Mobile Operator in Taiwan
The final example was a mobile operator in Taiwan using Splunk for business intelligence. Before Splunk they used to rely heavily on a relational database architecture for reporting, which led to a large data warehouse to maintain, expensive ongoing DB license and storage costs and no real-time visibility into value added service activities. Access to important BI reports were only available the next day (24 hours or more and reports spanning a longer time range tool hours to run.

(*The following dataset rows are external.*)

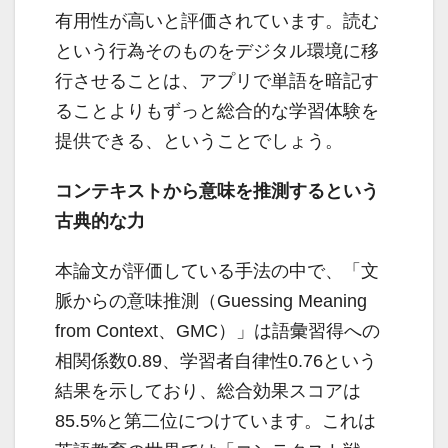
有用性が高いと評価されています。読む
という行為そのものをデジタル環境に移
行させることは、アプリで単語を暗記す
ることよりもずっと総合的な学習体験を
提供できる、ということでしょう。
コンテキストから意味を推測するという
古典的な力
本論文が評価している手法の中で、「文
脈からの意味推測（Guessing Meaning
from Context、GMC）」は語彙習得への
相関係数0.89、学習者自律性0.76という
結果を示しており、総合効果スコアは
85.5%と第二位につけています。これは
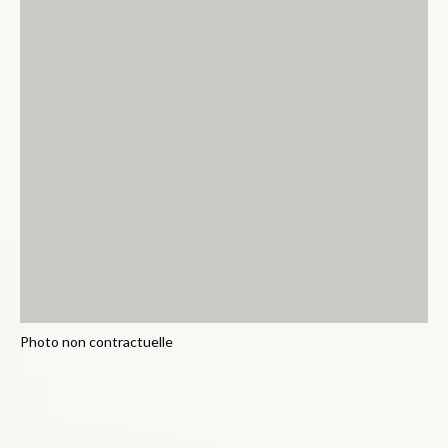
Photo non contractuelle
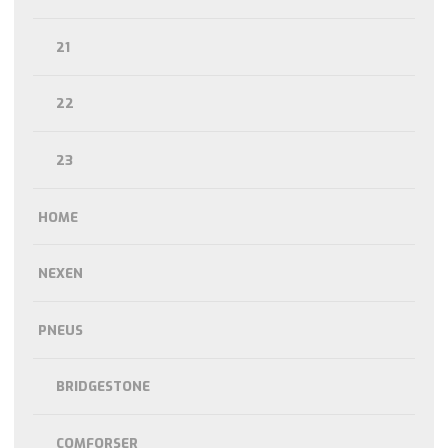
21
22
23
HOME
NEXEN
PNEUS
BRIDGESTONE
COMFORSER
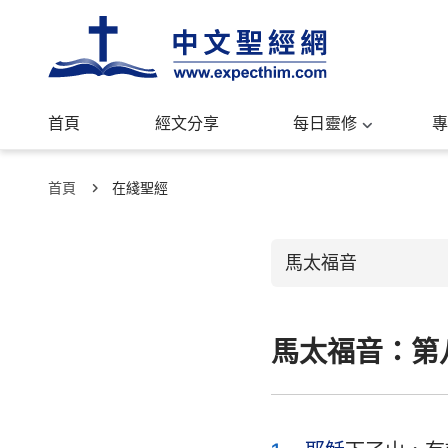
首頁
經文分享
每日靈修
專
首頁
在綫聖經
馬太福音
馬太福音：第
舊約聖經
創世記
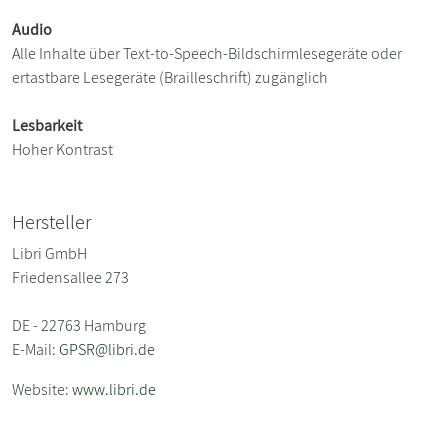
Audio
Alle Inhalte über Text-to-Speech-Bildschirmlesegeräte oder
ertastbare Lesegeräte (Brailleschrift) zugänglich
Lesbarkeit
Hoher Kontrast
Hersteller
Libri GmbH
Friedensallee 273
DE - 22763 Hamburg
E-Mail:
GPSR@libri.de
Website:
www.libri.de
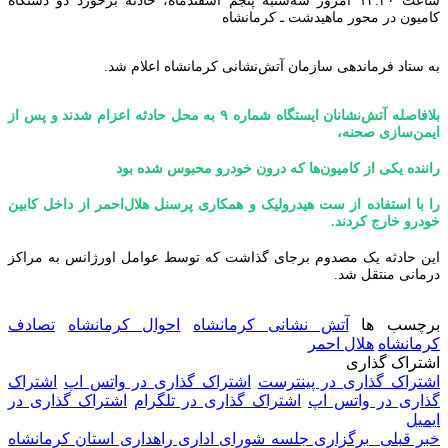
کامیون در محور ماهیدشت ـ کرمانشاه
به ستاد فرماندهی سازمان آتش‌نشانی کرمانشاه اعلام شد.
بلافاصله آتش‌نشانان ایستگاه شماره ۹ به محل حادثه اعزام شدند و پس از
ایمن‌سازی صحنه،
راننده یکی از کامیون‌ها که درون خودرو محبوس شده بود
را با استفاده از ست هیدرولیک و همکاری پرسنل هلال‌احمر از داخل کابین
خودرو خارج کردند.
این حادثه یک مصدوم برجای گذاشت که توسط عوامل اورژانس به مراکز
درمانی منتقل شد.
برچسب ها
آتش نشانی کرمانشاه
احوال کرمانشاه
تصادف
کرمانشاه
هلال احمر
اشتراک گذاری
اشتراک گذاری در پینترست
اشتراک گذاری در واتس اپ
اشتراک
گذاری در واتس اپ
اشتراک گذاری در تلگرام
اشتراک گذاری در
ایمیل
خبر قبلی
برگزاری جلسه شورای اداری راهداری استان کرمانشاه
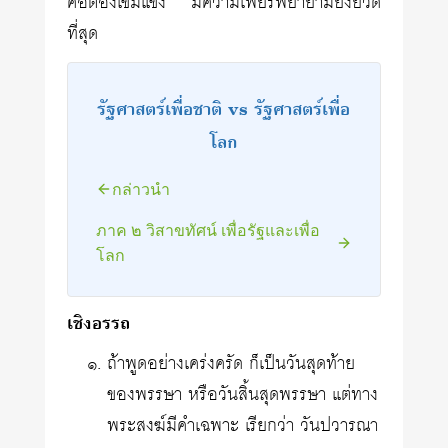
คือต้องเข้มแข็ง มีความเพียรพยายามยิ่งยวด
ที่สุด
รัฐศาสตร์เพื่อชาติ vs รัฐศาสตร์เพื่อ
โลก
กล่าวนำ
ภาค ๒ วิสาขทัศน์ เพื่อรัฐและเพื่อ
โลก
เชิงอรรถ
ถ้าพูดอย่างเคร่งครัด ก็เป็นวันสุดท้าย
ของพรรษา หรือวันสิ้นสุดพรรษา แต่ทาง
พระสงฆ์มีคำเฉพาะ เรียกว่า วันปวารณา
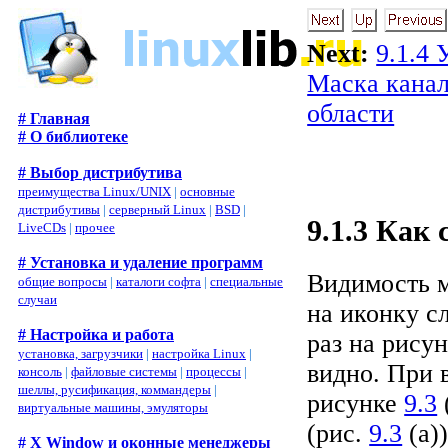
Next:
9.1.4 
Маска кана
области
# Главная
# О библиотеке
# Выбор дистрибутива
преимущества Linux/UNIX
|
основные
дистрибутивы
|
серверный Linux
|
BSD
|
9.1.3 Как
LiveCDs
|
прочее
# Установка и удаление программ
Видимость м
общие вопросы
|
каталоги софта
|
специальные
случаи
на иконку с
# Настройка и работа
раз на рису
установка, загрузчики
|
настройка Linux
|
видно. При 
консоль
|
файловые системы
|
процессы
|
шеллы, русификация, коммандеры
|
рисунке
9.3
виртуальные машины, эмуляторы
(рис.
9.3
(a))
# X Window и оконные менеджеры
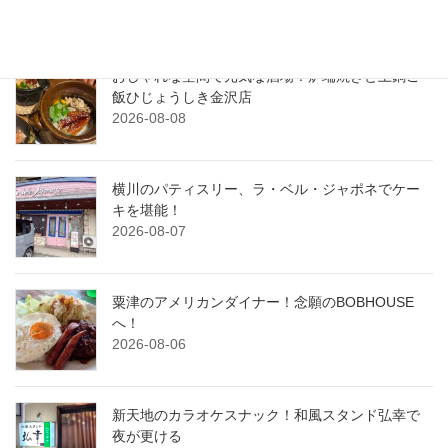
2026-08-09
おしゃれな空間で元気な酒場！炉端焼きと土鍋ご
飯ひじょうしき金沢店
2026-08-08
横川のパティスリー、ラ・ベル・ジャポネでケー
キを堪能！
2026-08-07
粟津のアメリカンダイナー！念願のBOBHOUSE
へ！
2026-08-06
新天地のカラオケスナック！和風スタンド弘幸で
夜が更ける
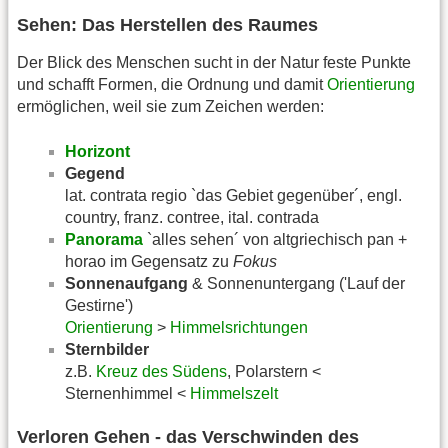
Sehen: Das Herstellen des Raumes
Der Blick des Menschen sucht in der Natur feste Punkte
und schafft Formen, die Ordnung und damit
Orientierung
ermöglichen, weil sie zum Zeichen werden:
Horizont
Gegend
lat. contrata regio `das Gebiet gegenüber´, engl.
country, franz. contree, ital. contrada
Panorama
`alles sehen´ von altgriechisch pan +
horao im Gegensatz zu
Fokus
Sonnenaufgang
& Sonnenuntergang ('Lauf der
Gestirne')
Orientierung
>
Himmelsrichtungen
Sternbilder
z.B.
Kreuz des Südens
, Polarstern <
Sternenhimmel <
Himmelszelt
Verloren Gehen - das Verschwinden des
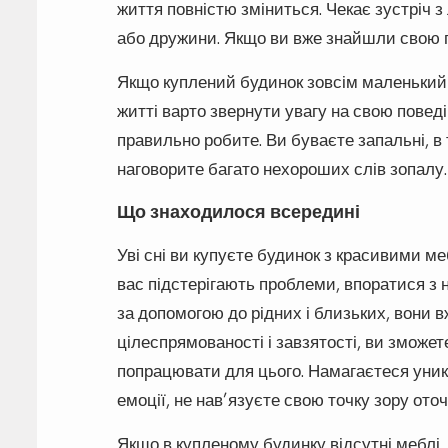
життя повністю зміниться. Чекає зустріч з
або дружини. Якщо ви вже знайшли свою п
Якщо куплений будинок зовсім маленький 
житті варто звернути увагу на свою поведін
правильно робите. Ви буваєте запальні, в 
наговорите багато нехороших слів зопалу.
Що знаходилося всередині
Уві сні ви купуєте будинок з красивими ме
вас підстерігають проблеми, впоратися з 
за допомогою до рідних і близьких, вони в
цілеспрямованості і завзятості, ви зможет
попрацювати для цього. Намагаєтеся уник
емоції, не нав’язуєте свою точку зору ото
Якщо в купленому будинку відсутні меблі,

Once their data was in Splunk they were able to get clear and immediate visibility of WAP Portal access and hit rates by various metrics, watch for WAP Portal hit rate over time, WAP Portal Ads hit rate analysis, Portal hit rate analysis by Web page category, SMS message volume over time, WAP gateway user activity analysis to name but a few. Here are an example of two of the dashboards:
He showed a final slide on how by having a single system replacing many silo-based systems makes more sense for today’s IT environment.
Splunk is generating a lot of interest in the countries visited during this SplunkLive tour. We’re seeing more and more great examples and use cases coming through. Watch out for the next SplunkLive near you.